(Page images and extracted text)
──────────

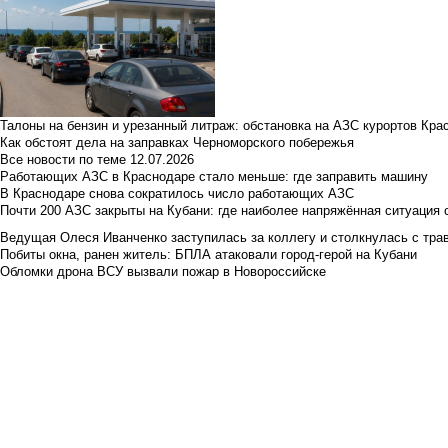
Талоны на бензин и урезанный литраж: обстановка на АЗС курортов Кра
Как обстоят дела на заправках Черноморского побережья
Все новости по теме
12.07.2026
Работающих АЗС в Краснодаре стало меньше: где заправить машину
В Краснодаре снова сократилось число работающих АЗС
Почти 200 АЗС закрыты на Кубани: где наиболее напряжённая ситуация 
Ведущая Олеся Иванченко заступилась за коллегу и столкнулась с тра
Побиты окна, ранен житель: БПЛА атаковали город-герой на Кубани
Обломки дрона ВСУ вызвали пожар в Новороссийске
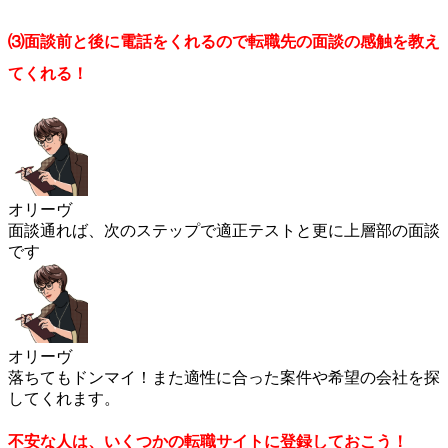
⑶面談前と後に電話をくれるので転職先の面談の感触を教え
てくれる！
オリーヴ
面談通れば、次のステップで適正テストと更に上層部の面談
です
オリーヴ
落ちてもドンマイ！また適性に合った案件や希望の会社を探
してくれます。
不安な人は、いくつかの転職サイトに登録しておこう！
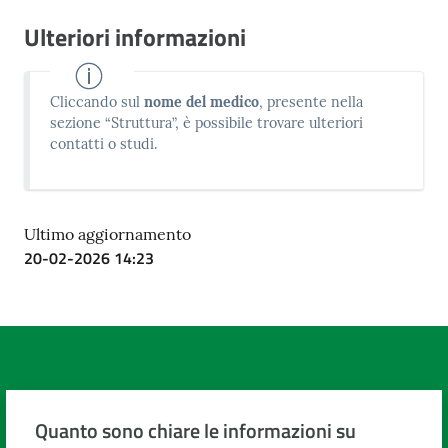
Ulteriori informazioni
Cliccando sul
nome del medico
, presente nella
sezione “Struttura”, è possibile trovare ulteriori
contatti o studi.
Ultimo aggiornamento
20-02-2026 14:23
Quanto sono chiare le informazioni su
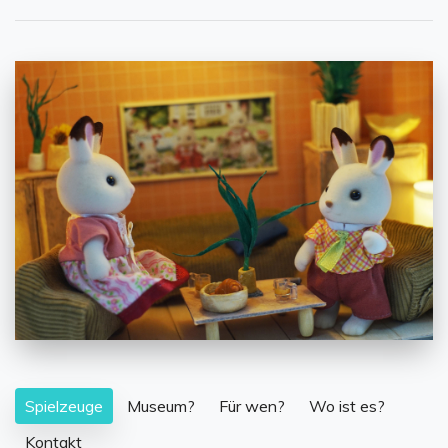
Spielzeuge
Museum?
Für wen?
Wo ist es?
Kontakt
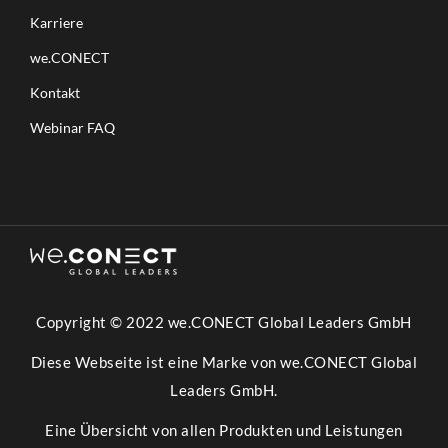
Karriere
we.CONECT
Kontakt
Webinar FAQ
Copyright © 2022 we.CONECT Global Leaders GmbH
Diese Webseite ist eine Marke von we.CONECT Global
Leaders GmbH.
Eine Übersicht von allen Produkten und Leistungen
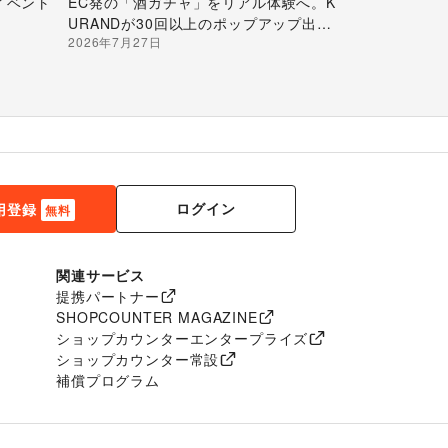
イベント
EC発の「酒ガチャ」をリアル体験へ。K
URANDが30回以上のポップアップ出店
2026年7月27日
で届ける“新しいお酒との出会い”
ログイン
用登録
無料
関連サービス
提携パートナー
SHOPCOUNTER MAGAZINE
ショップカウンターエンタープライズ
ショップカウンター常設
補償プログラム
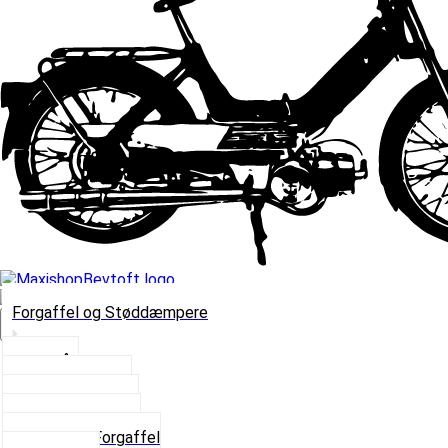
Forgaffel og Støddæmpere
Vælg Kategori
Styrlås
Støddæmpere
Skruer og Bolte
Kronrør og Lejer
Komplet Forgaffel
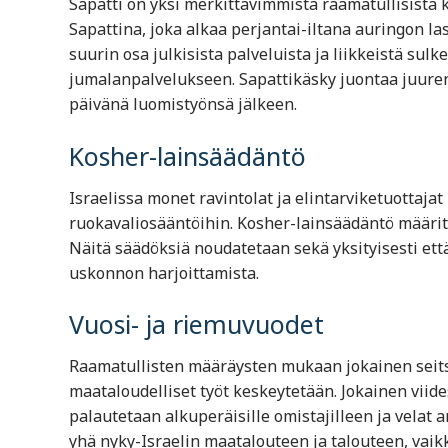
Sapatti on yksi merkittävimmistä raamatullisista k
Sapattina, joka alkaa perjantai-iltana auringon la
suurin osa julkisista palveluista ja liikkeistä sul
jumalanpalvelukseen. Sapattikäsky juontaa juure
päivänä luomistyönsä jälkeen.
Kosher-lainsäädäntö
Israelissa monet ravintolat ja elintarviketuottaja
ruokavaliosääntöihin. Kosher-lainsäädäntö määritt
Näitä säädöksiä noudatetaan sekä yksityisesti että j
uskonnon harjoittamista.
Vuosi- ja riemuvuodet
Raamatullisten määräysten mukaan jokainen seitsem
maataloudelliset työt keskeytetään. Jokainen viid
palautetaan alkuperäisille omistajilleen ja velat
yhä nyky-Israelin maatalouteen ja talouteen, vaik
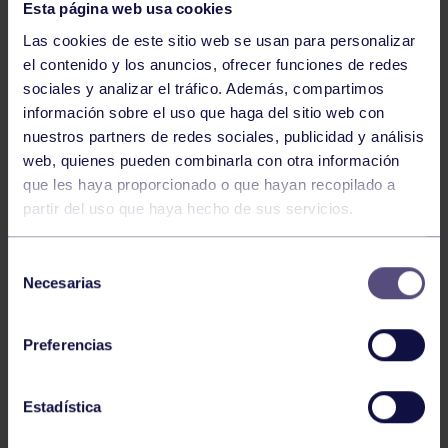
Esta página web usa cookies
Las cookies de este sitio web se usan para personalizar
el contenido y los anuncios, ofrecer funciones de redes
sociales y analizar el tráfico. Además, compartimos
información sobre el uso que haga del sitio web con
nuestros partners de redes sociales, publicidad y análisis
Judo
18 May 2026
web, quienes pueden combinarla con otra información
CAMPEONATO DE ASTURIAS ALEVÍN
que les haya proporcionado o que hayan recopilado a
partir del uso que haya hecho de sus servicios.
Selección
Necesarias
de
consentimiento
Preferencias
Judo
27 Abr 2026
Estadística
II TORNEO INFANTIL DE JUDO HAJIME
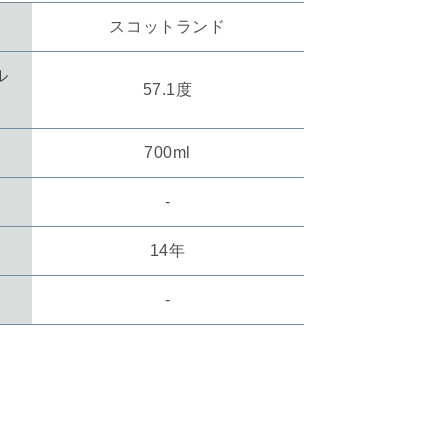
Y
SIGNATORY
スコットランド
VINTAGE
100PROOF
ル
P)
ORKNEY(HP)
57.1度
2010
AGED
14
700ml
YEARS
の
-
数
量
数
14年
を
増
数
-
や
す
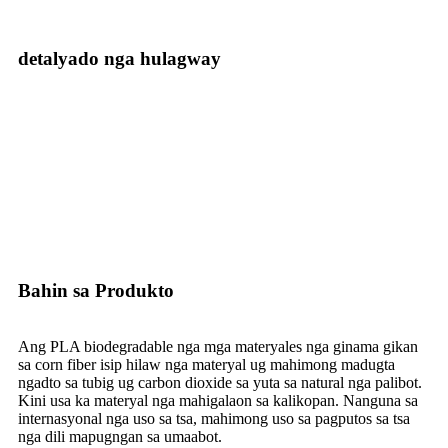
detalyado nga hulagway
Bahin sa Produkto
Ang PLA biodegradable nga mga materyales nga ginama gikan
sa corn fiber isip hilaw nga materyal ug mahimong madugta
ngadto sa tubig ug carbon dioxide sa yuta sa natural nga palibot.
Kini usa ka materyal nga mahigalaon sa kalikopan. Nanguna sa
internasyonal nga uso sa tsa, mahimong uso sa pagputos sa tsa
nga dili mapugngan sa umaabot.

──────────

— WORK REQUIRED —
In the lines above, find the word "Кубани" and copy every line it occurs in.

— FINISHED TASK —
Почти 200 АЗС закрыты на Кубани: где наиболее напряжённая ситуация 
Побиты окна, ранен житель: БПЛА атаковали город-герой на Кубани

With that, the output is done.